Meghalaya HC
Meghalaya High Court Chief Justice Mohammad Yaqoob Mir and others at the event. Image credit: Northeast Now

Meghalaya High Court Chief Justice Mohammad Yaqoob Mir urged law enforcing people to implement laws effectively to make people fear of the law and ensure that citizens do not lose faith in the system.

Addressing a judicial colloquium on Anti-Human Trafficking organised by the Meghalaya State Judicial Academy at Meghalaya High Court here, Justice Mir talked about the menace of human trafficking in the Northeast.

Citing poverty as one of the main reasons, he said that human trafficking is not only a crime but serious exploitation and human rights violation where lakhs of victims from Asia were also trafficked.

“When we have plenty of laws in place including stringent clauses, why trafficking and other crimes are taking place? Why laws not able to deter such crimes and where are the deficiencies? But there are some flaws somewhere. Amending laws and incorporating stringent clauses will not help if the implementation is not effective. We have to ensure that people fear of the law and ensure that they do not lose faith in the system,” he said.

Talking about the alarming growth of human trafficking which he mentioned is the third largest organized crime across the globe, Justice Mir said, if the crime is not stopped, catastrophe will occur as called for tackling it collectively and together discharge the constitutional obligations to curb this menace, domestically, nationally and internationally.

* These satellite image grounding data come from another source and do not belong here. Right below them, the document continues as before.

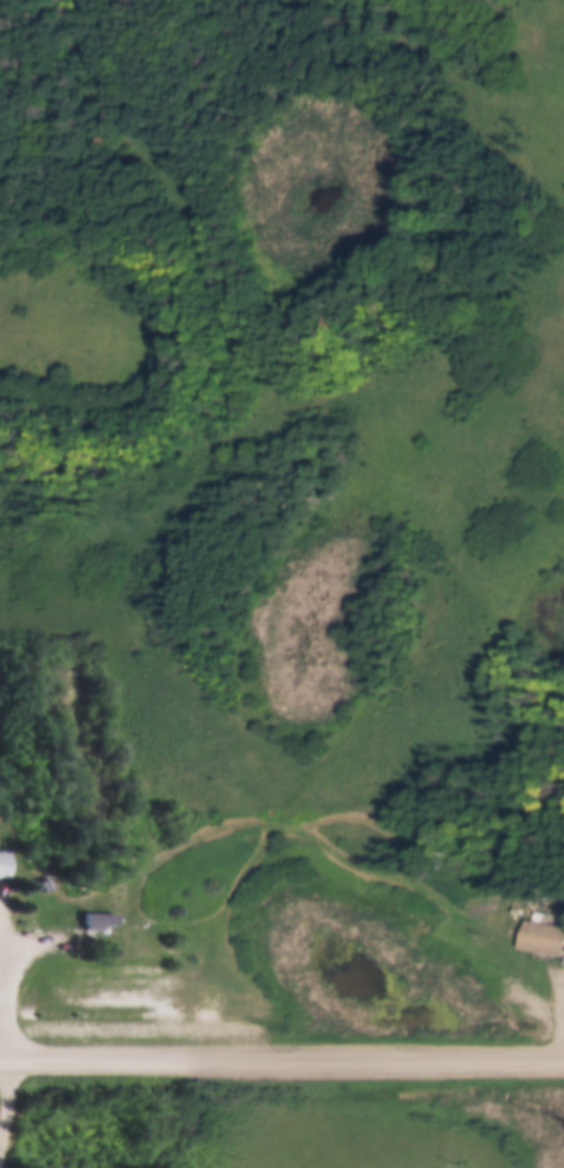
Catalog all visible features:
building: (3, 859)
building: (45, 879)
building: (97, 917)
building: (542, 934)
road: (6, 1018)
road: (282, 1058)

Pointing out that bringing offender to book and rehabilitating victims is a challenge, Justice Mir stressed the need to provide proper training to police officers and ensure that people have faith in the system.

The judicial colloquium on Anti-Human Trafficking was held throughout the country to sensitize magistrates and judges as to how women and children experience the process of law relating to trafficking, to enable magistrates and judges to take proactive decisions and exercise discretion as provided under the law that will be most beneficial and just to the victim, and most stringent to the traffickers and focus on procedures for speedier disposal of trafficking cases and taking stringent punitive action against traffickers.